Read the full article at Heave Media

3 comments

  • “there’s a certain suggestion that the superhero/cultish/otherwise outré properties have to have a certain aesthetic coolness to them (Chris Nolan’s Batman series) in order to be palatable on a mass level. John Carter not only didn’t have that, but was almost defiant in its world-building feel, one more akin to Star Wars than to the instant accessibility of, say, the Spider-Man films. John Carter may not reinvent the wheel, and sadly, it may not even get the chance to deepen its universe in a second go-around.”

    The unfamiliarity that most potential audience members had with the source material was the main thing that undercut the “aesthetic coolness” that John Carter needed, according to the article’s critical framework. People simply didn’t know enough, and weren’t told enough about it to sense if it had the “coolness” or not.

    John Carter desperately needed two things if it was going to tap into the best hype enjoyed by other films in its genre:

    (1) Extensive, purposeful education about every remotely cool thing that could be said about the source material

    (2) “Coolness” bumps from as many other aspects of the production as possible. In hindsight, it is looking very much like John Carter needed either a big-name fantasy/sci-fi director, several big name actors, some kind of unmistakable technological breakthrough, glowing recommendations from industry luminaries, or all of the above.

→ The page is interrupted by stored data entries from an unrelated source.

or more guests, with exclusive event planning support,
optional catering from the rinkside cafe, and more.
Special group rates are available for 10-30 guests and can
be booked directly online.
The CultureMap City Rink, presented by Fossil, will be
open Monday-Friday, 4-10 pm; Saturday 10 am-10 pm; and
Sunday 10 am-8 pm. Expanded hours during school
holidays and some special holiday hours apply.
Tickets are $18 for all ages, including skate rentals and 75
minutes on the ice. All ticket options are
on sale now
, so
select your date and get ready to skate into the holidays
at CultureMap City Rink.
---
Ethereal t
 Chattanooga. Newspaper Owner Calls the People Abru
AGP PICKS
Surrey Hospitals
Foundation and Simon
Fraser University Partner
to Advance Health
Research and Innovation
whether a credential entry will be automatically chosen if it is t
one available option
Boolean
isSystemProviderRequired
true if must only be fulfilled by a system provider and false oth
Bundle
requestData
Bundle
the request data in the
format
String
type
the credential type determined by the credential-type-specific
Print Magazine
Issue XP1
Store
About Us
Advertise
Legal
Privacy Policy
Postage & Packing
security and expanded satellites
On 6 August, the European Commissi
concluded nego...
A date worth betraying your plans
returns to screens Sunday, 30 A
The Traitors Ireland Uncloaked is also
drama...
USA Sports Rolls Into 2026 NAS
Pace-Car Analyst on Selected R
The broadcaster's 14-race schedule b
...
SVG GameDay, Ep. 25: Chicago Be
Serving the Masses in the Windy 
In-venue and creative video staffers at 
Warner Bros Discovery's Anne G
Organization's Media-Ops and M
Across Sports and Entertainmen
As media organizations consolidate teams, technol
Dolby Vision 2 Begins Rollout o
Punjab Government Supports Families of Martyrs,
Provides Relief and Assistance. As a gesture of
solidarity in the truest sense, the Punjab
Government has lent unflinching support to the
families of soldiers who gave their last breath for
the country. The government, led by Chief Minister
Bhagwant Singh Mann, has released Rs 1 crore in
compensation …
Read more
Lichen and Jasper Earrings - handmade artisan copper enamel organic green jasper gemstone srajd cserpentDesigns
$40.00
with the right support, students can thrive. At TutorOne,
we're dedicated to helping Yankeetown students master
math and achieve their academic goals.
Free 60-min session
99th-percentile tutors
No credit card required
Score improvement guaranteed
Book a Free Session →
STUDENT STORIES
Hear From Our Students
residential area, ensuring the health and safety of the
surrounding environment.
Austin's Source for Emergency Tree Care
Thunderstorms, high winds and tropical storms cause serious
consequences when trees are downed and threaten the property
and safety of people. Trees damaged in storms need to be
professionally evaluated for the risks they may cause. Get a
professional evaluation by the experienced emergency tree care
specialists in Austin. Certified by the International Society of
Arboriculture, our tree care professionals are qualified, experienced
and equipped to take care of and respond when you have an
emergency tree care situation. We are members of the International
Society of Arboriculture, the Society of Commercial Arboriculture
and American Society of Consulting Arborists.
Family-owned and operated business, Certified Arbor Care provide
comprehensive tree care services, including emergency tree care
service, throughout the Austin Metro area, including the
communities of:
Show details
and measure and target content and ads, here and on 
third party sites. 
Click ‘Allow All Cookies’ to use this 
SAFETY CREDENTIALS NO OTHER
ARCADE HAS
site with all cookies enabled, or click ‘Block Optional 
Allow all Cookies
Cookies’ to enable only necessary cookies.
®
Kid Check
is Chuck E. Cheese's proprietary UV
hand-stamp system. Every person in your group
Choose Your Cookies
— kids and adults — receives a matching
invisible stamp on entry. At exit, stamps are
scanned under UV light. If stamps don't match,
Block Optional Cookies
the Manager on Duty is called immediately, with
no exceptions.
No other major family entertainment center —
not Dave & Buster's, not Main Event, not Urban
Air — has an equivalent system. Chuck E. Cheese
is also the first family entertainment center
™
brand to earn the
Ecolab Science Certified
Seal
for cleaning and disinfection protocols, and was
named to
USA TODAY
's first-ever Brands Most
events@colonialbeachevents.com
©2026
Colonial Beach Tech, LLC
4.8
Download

    DJC, as it was, needed everything outside of the film itself to go right, and too many things simply went wrong.

    If another film is able to be made, it will benefit from the name-recognition that was generated by DJC. To a certain degree it’s true when they say “any publicity is good publicity”, in this context. If that day comes, and the flop narrative that will still exist in many peoples’ minds is to be reversed for the publicity benefit of a sequel or a reboot, may the fighting man of Virginia be accompanied by a cadre of industry octane-providers. Perception-wise, John Carter is going to need his own avengers.

  • MCR you are grasping at straws for things to complain about, and it is getting annoying.

    If you have genuine complaints voice them, but dont twist peoples words and grasp at straws.

    Your unending complaints are enough to drive a person mad! Which they are in fact doing.

  • Oh brother. Quote “breathlessly imaginative throwback to not only Edgar Rice Burroughs’ original novel”

    Further proof that people don’t read.

    Beyond that maybe the reason people went to the first two Spider-Man movies is they were good movies. (I have no defense for the third one, it was crap.) Also comparing it to the “world building” of Star Wars. Was this guy indicating that Star Wars also failed? He said “John Carter not only didn’t have that, but was almost defiant in its world-building feel, one more akin to Star Wars than to the instant accessibility of, say, the Spider-Man films.” It seems funny for a franchise that is only second to Harry Potter in box office to be consider unaccessible compared to Spider-Man.